"May blessings be upon the head of Cadmus, the Phoenicians, or whoever it was that invented books." -Thomas Carlyle
Welcome to my virtual book collection. Since collecting actual books is somewhat cost-prohibitive, I've begun to amass all of the books I would love to have if I had the means. Some are new, lots are old, all are unique or beautiful or unusual or in some other way have captured my fancy. Enjoy browsing!
Special Collections: Fine Bindings ~ Fairies and Fairy Tales ~ Terror and Madness ~ Poetry ~ Food, Drink and Apothecary ~ Science Fiction ~ Illuminations, Lettering and Hand-Coloring ~ Magic ~ Supernatural and Occult ~ Alchemy ~ Science and Technical ~ Maritime ~ Costumes ~ Humor ~ Children's books ~ Legend of King Arthur ~ Americana ~ 18th Century ~ 19th Century Authors and illustrators: Edgar Allan Poe ~ Jules Verne ~ Edmund Dulac ~ Kay Nielsen ~ Arthur Rackham ~ Edward Gorey ~ Charles Dickens ~ H.P. Lovecraft ~ William Hope Hodgson ~ Mark Twain ~ Lewis Carroll ~ Salvador Dali ~ George Cruikshank ~ Emily Dickinson ~ Geoffrey Chaucer ~ H.G. Wells
Ink & Blood. A Book of Drawings
Arthur Szyk. New York, Heritage Press,1946.
14], 18,  pp. + 4 color plates and 70 monochrome plates. Also with a color frontispiece depicting Szyk at work. With a prefatory text by Struthers Burt. 12¼x9, original morocco, top edge gilt, spine gilt-lettered; original batik-printed board slipcase. One of 1000 inscribed and signed copies.
This copy inscribed for Byron Nishkian. Important post-Holocaust drawings by Szyk. As Burt wrote in the introduction: “This book…these cartoons, the words that accompany them…have a much deeper purpose than to deride and reveal our recent enemies”…”this is NOT A WAR-BOOK, although most of the cartoons were drawn in the time of war. This is a PEACE-BOOK; a book for the parlous years that follow upon war…”
Ink & Blood. A Book of Drawings.
Szyk, Arthur. New York, Heritage Press, 1946.
Signed limited first edition, one of 1000 inscribed copies, of this striking collection of Szyk’s wartime propaganda work, with color frontispiece and 74 plates, six in color and mounted (the rest printed in sepia duotone), inscribed, “In memory of Ronnie Gaskin, Arthur Szyk.”

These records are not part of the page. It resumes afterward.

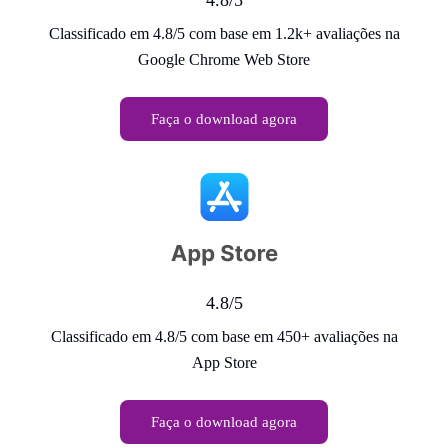
Classificado em 4.8/5 com base em 1.2k+ avaliações na
Google Chrome Web Store
Faça o download agora
4.8/5
Classificado em 4.8/5 com base em 450+ avaliações na
App Store
Faça o download agora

Polish-born Arthur Szyk considered his work to be “weapons of war.” Upon the German invasion of Poland in 1939, his life and career were altered forever. Syzk lived in London at the time, and, in an effort to sway American public opinion against the Nazis, British authorities dispatched him to New York City. There he was to assume the role of unofficial propagandist for the Allied powers, contributing a steady stream of anti-Nazi cartoons and caricatures for major U.S. publications, including Time, Collier’s, Esquire, The New York Times, the New York Post (where he eventually served as editorial cartoonist) and the Chicago Sun. For this mission, Szyk developed a new and different approach from his established style of “illumination,” creating caricatures that combined the precise detail and fine craftsmanship of his miniaturist illustrations with the barbed satire of political commentary.